Das Schaublatt als Zierde im Sommergarten – verschiedene Gestaltungsideen

Damit die Pflanze auch in Ihrem Garten optimal gedeiht, sollte das Schaublatt entsprechend seiner natürlichen Standortbedingungen kultiviert werden. Da das Schaublatt sich im Schatten von imposanten Gewächsen besonders wohlfühlt, können die Pflanzen unter Bäumen angepflanzt werden.

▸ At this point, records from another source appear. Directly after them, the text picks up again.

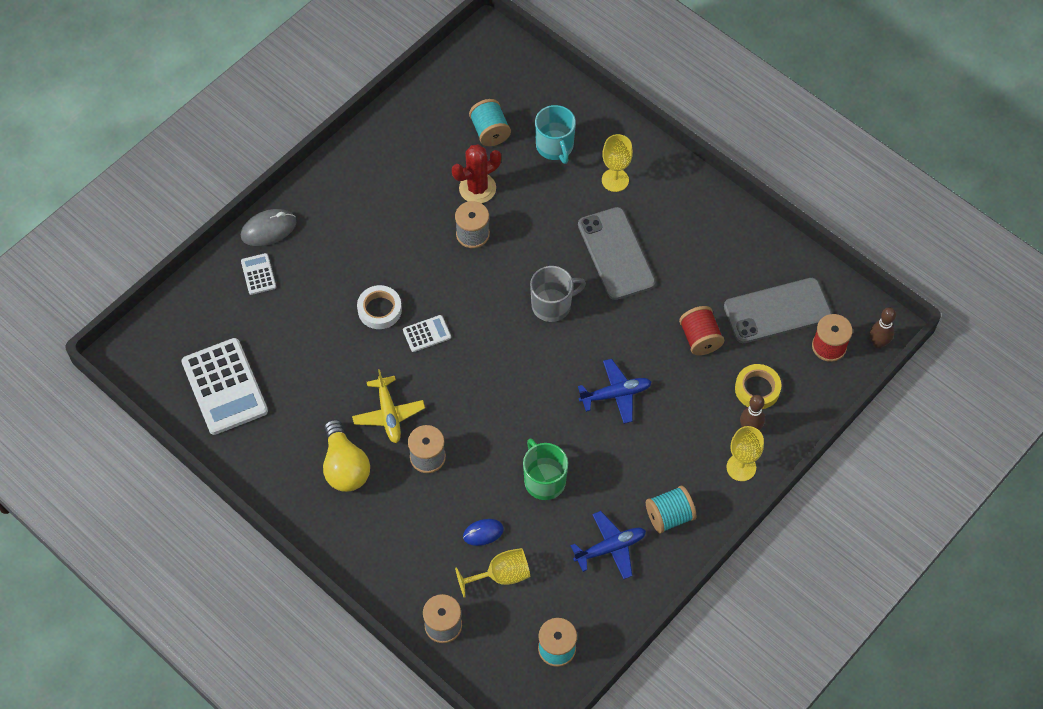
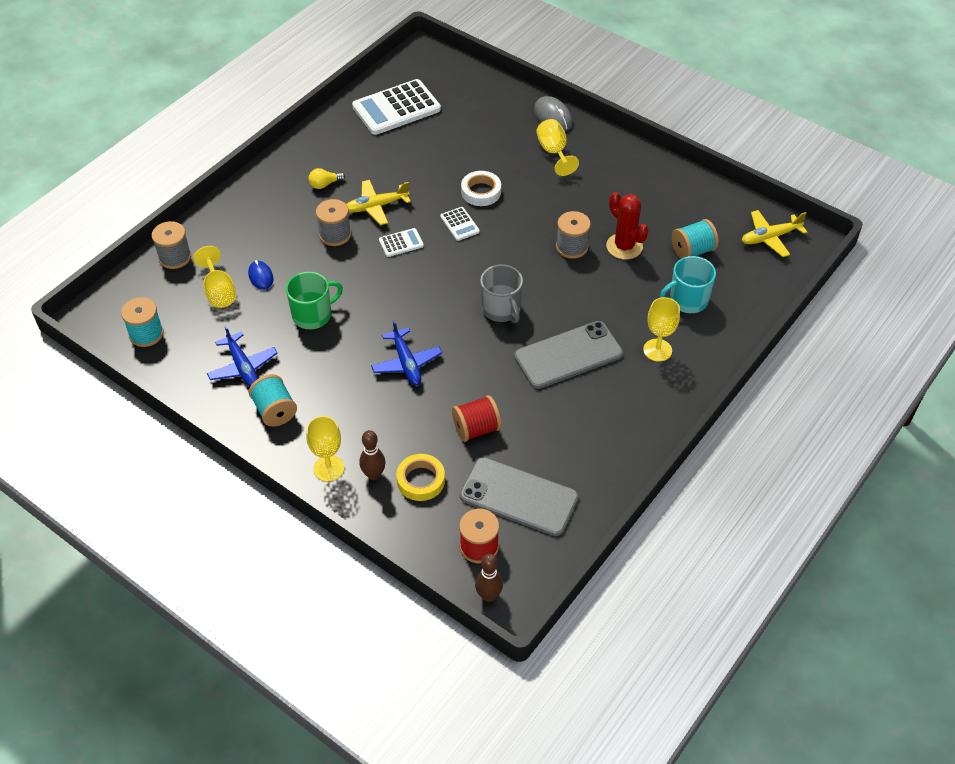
camera: 85 degrees right, 10 degrees down
white calculator [241,253,276,295] -> white calculator moved to [379,228,424,257]
yellow light bulb [323,419,370,492] -> yellow light bulb [309,168,345,189], size x0.51
grey phone [724,278,832,343] -> grey phone turned 45 degrees counterclockwise [460,457,578,536]
none -> yellow goblet [536,119,579,176]
none -> yellow plane [742,210,807,257]

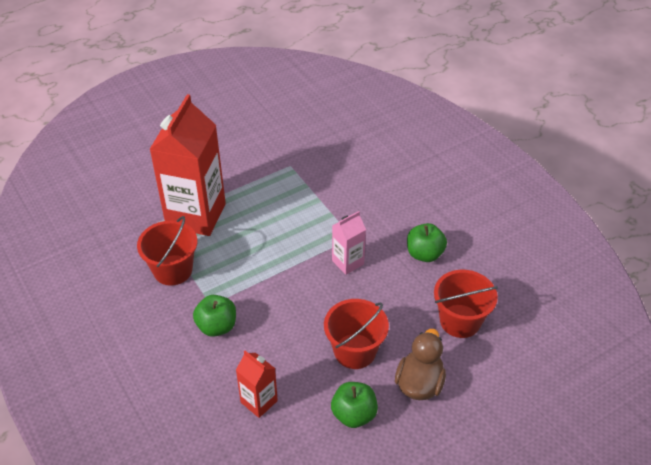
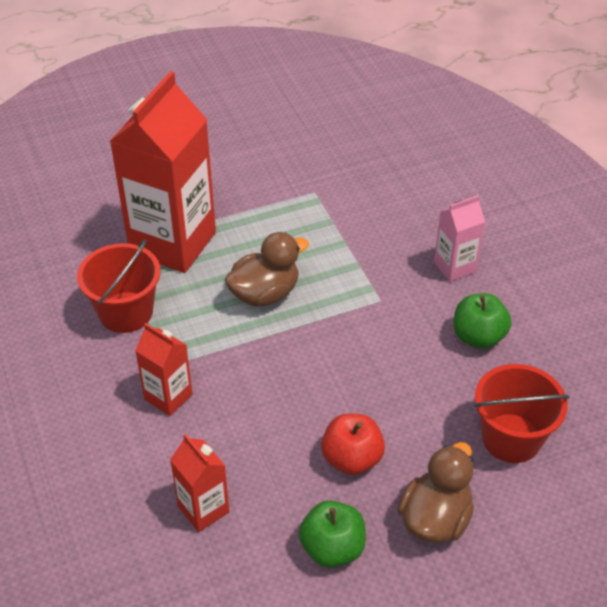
camera: 10 degrees right, 0 degrees up
green apple [193,295,236,337] -> red carton [135,323,192,416]
red bucket [324,299,389,369] -> red apple [321,414,385,475]
pink carton [332,211,366,275] -> pink carton moved to [434,195,485,282]
none -> brown duck [225,232,309,307]

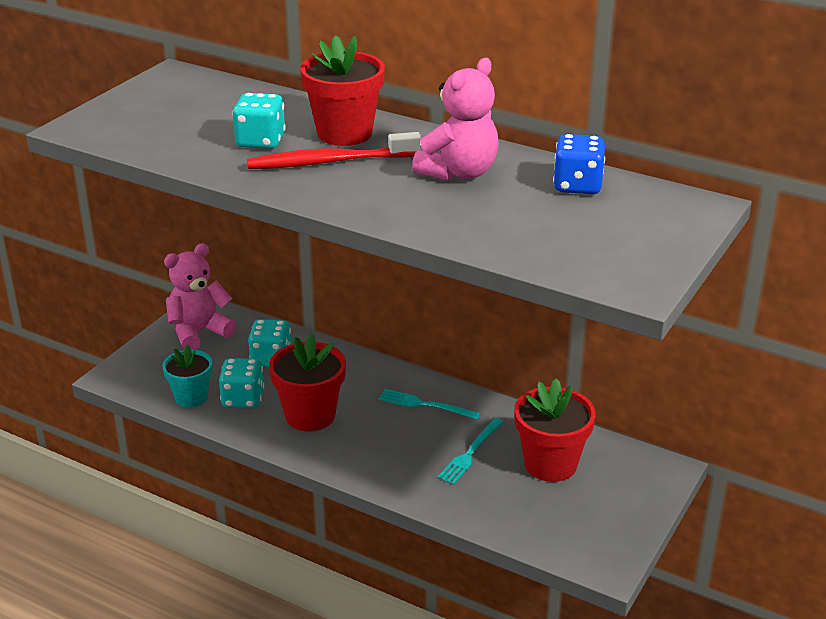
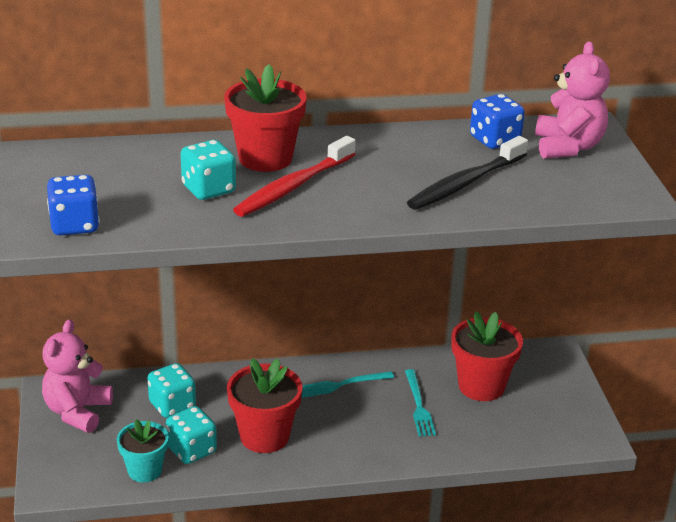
camera: 40 degrees left, 0 degrees up
pink teddy bear [412,58,499,181] -> pink teddy bear moved to [535,41,610,159]
none -> blue dice [47,175,100,235]
none -> black toothbrush [407,136,528,210]

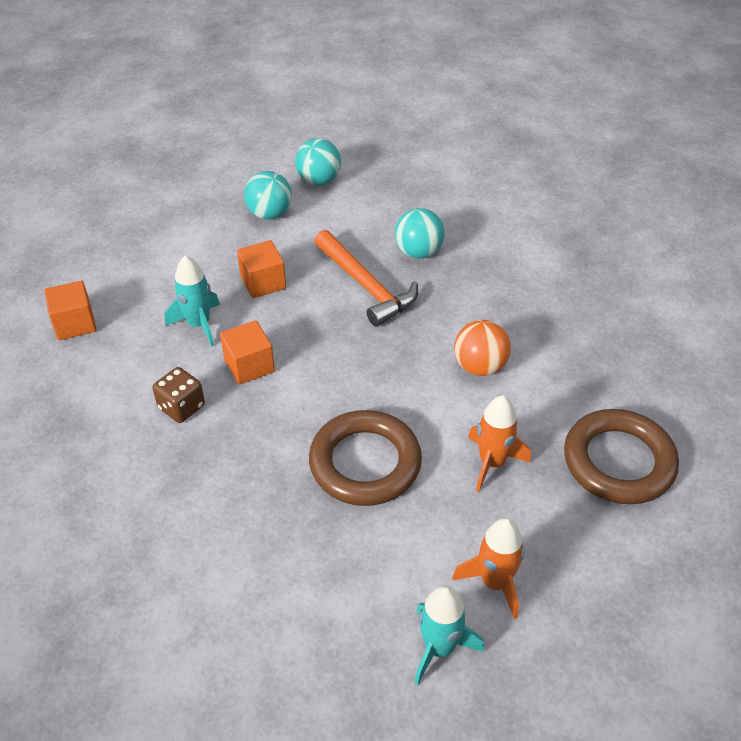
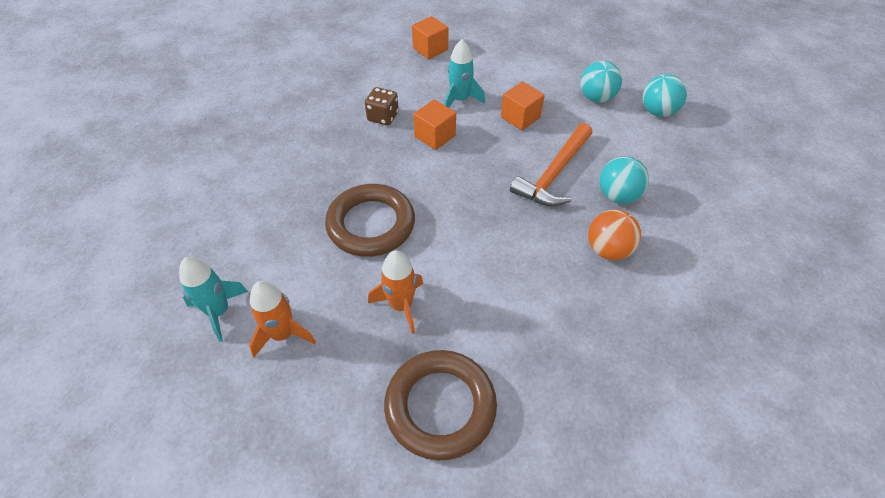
camera: 70 degrees right, 5 degrees up
orange ball [454,320,511,376] -> orange ball moved to [588,209,641,260]

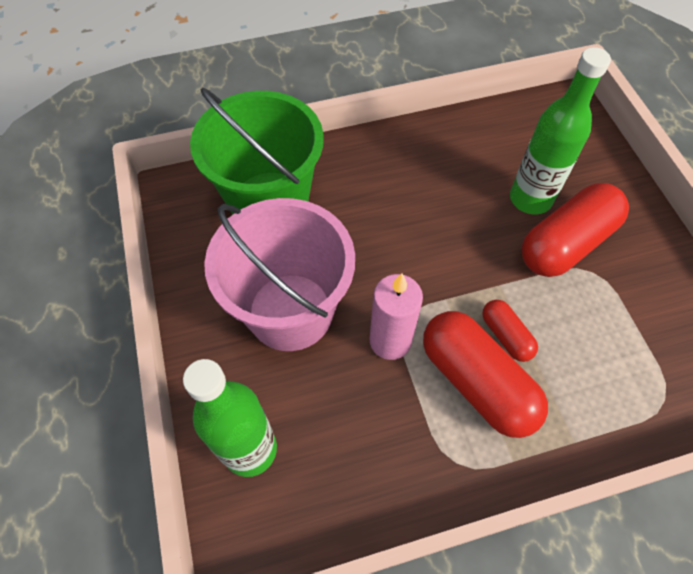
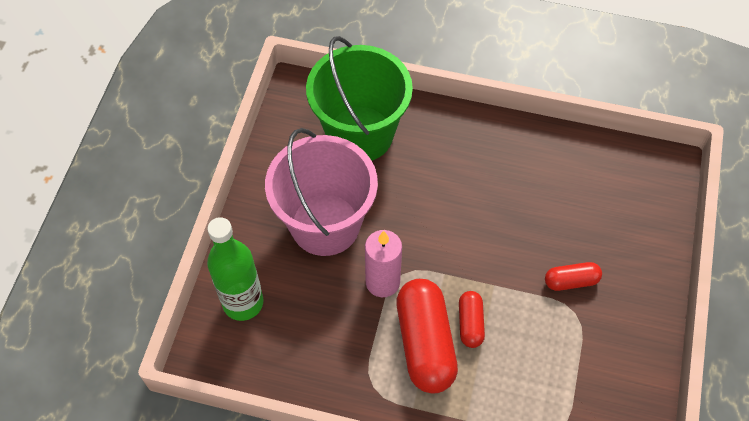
camera: 30 degrees right, 0 degrees up
green bottle [510,47,611,214] -> none
red capsule [522,183,629,277] -> red capsule [545,262,602,291], size x0.51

Dort ergibt sich dann, in Verbindung mit Gräsern und Farnen, ein natürliches Bild.

Spannende Farbkontraste lassen sich erzielen, wenn die Fiederblättrigen Schaublätter mit Weißen Sterndolden, dem Silbrigen Kaukasusvergissmeinnicht oder dem Wald-Storchschnabel kombiniert werden.

Alle Schaublätter wirken bereits in Alleinstellung imposant. Wird ein ausreichender Pflanzabstand eingehalten, sind Gruppenpflanzungen immer reizvoll. Die rötlichen Blätter des Holunderblättrigen Schaublattes machen sich besonders gut in Verbindung mit blauen Blühpflanzen. Ebenso passt dieses Schaublatt sehr gut zum Schaublatt Bloody Mary. Wer den Boden um sein Schaublatt bepflanzen möchte, sollte auf schattenliebende Bodendecker mit flachen Wurzeln zurückgreifen, denn das Schaublatt wird ungern in seinem Wachstumsdrang gehindert.